What you need to do
Line tally for "dashed": state how many lines of the entries include it, with no other text.

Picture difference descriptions
----------------

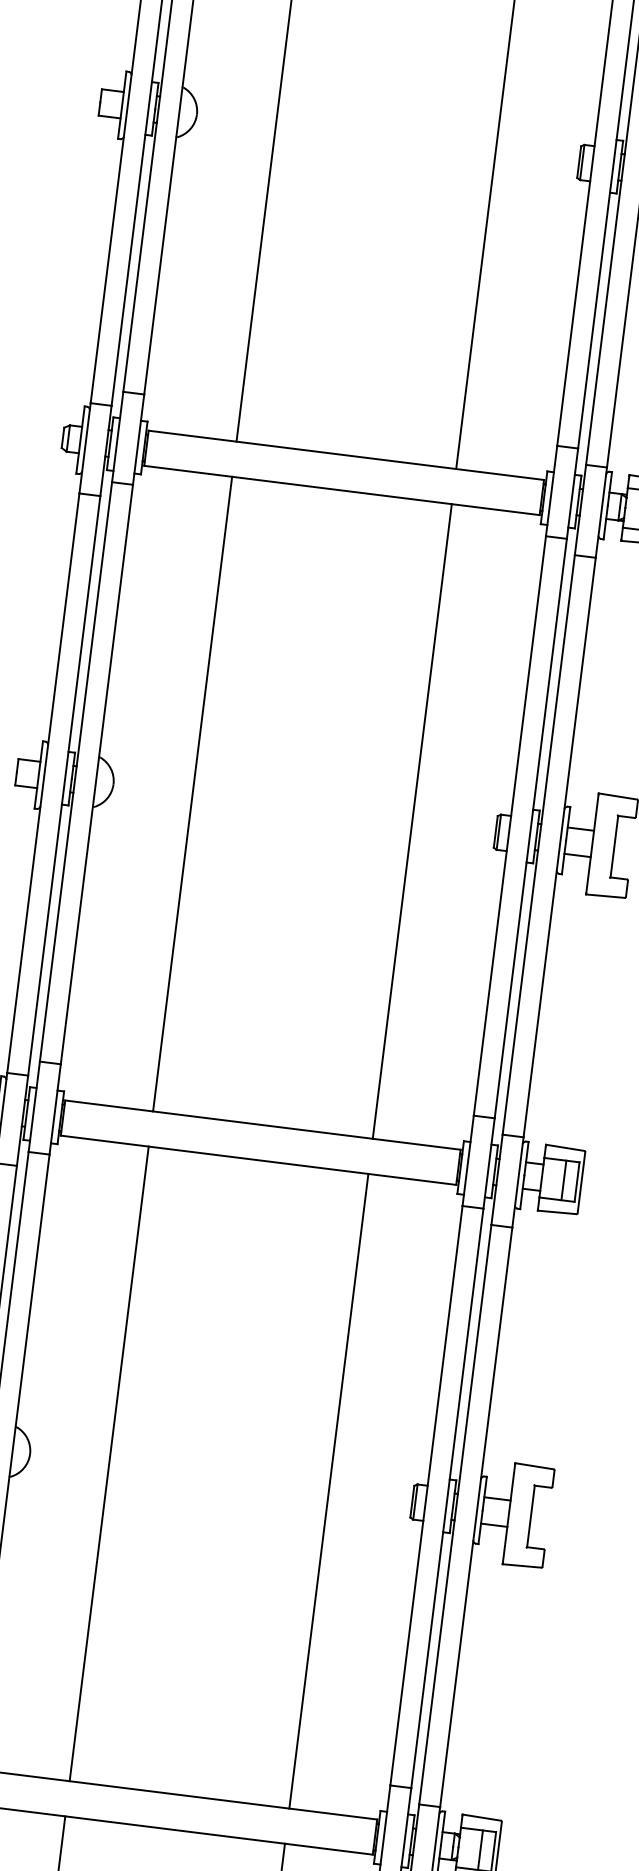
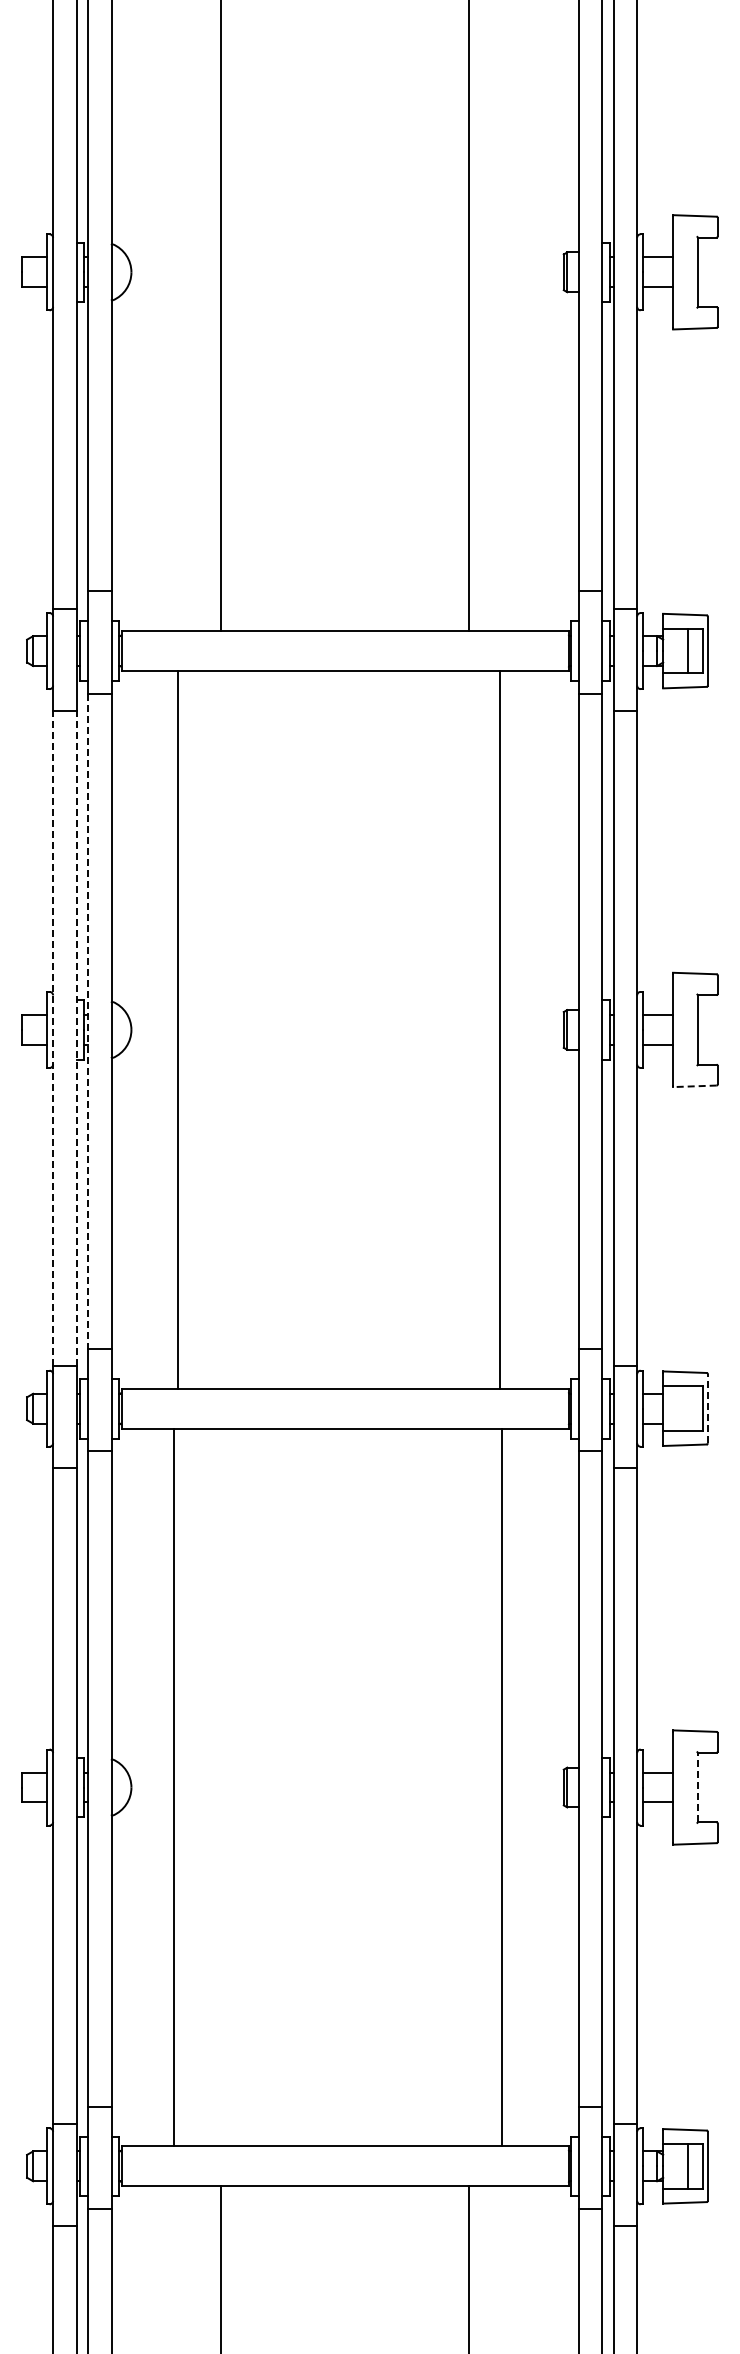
line: (75, 771) -> (87, 1021), solid -> dashed
line: (43, 783) -> (53, 1038), solid -> dashed
line: (64, 785) -> (76, 1038), solid -> dashed
line: (192, 793) -> (177, 1029), moved
line: (412, 821) -> (500, 1029), moved
line: (605, 896) -> (694, 1086), solid -> dashed
line: (564, 1180) -> (688, 1408), removed
line: (581, 1182) -> (707, 1408), solid -> dashed
line: (108, 1463) -> (173, 1787), moved
line: (328, 1491) -> (502, 1787), moved
line: (530, 1516) -> (697, 1787), solid -> dashed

----------------

Task solution
6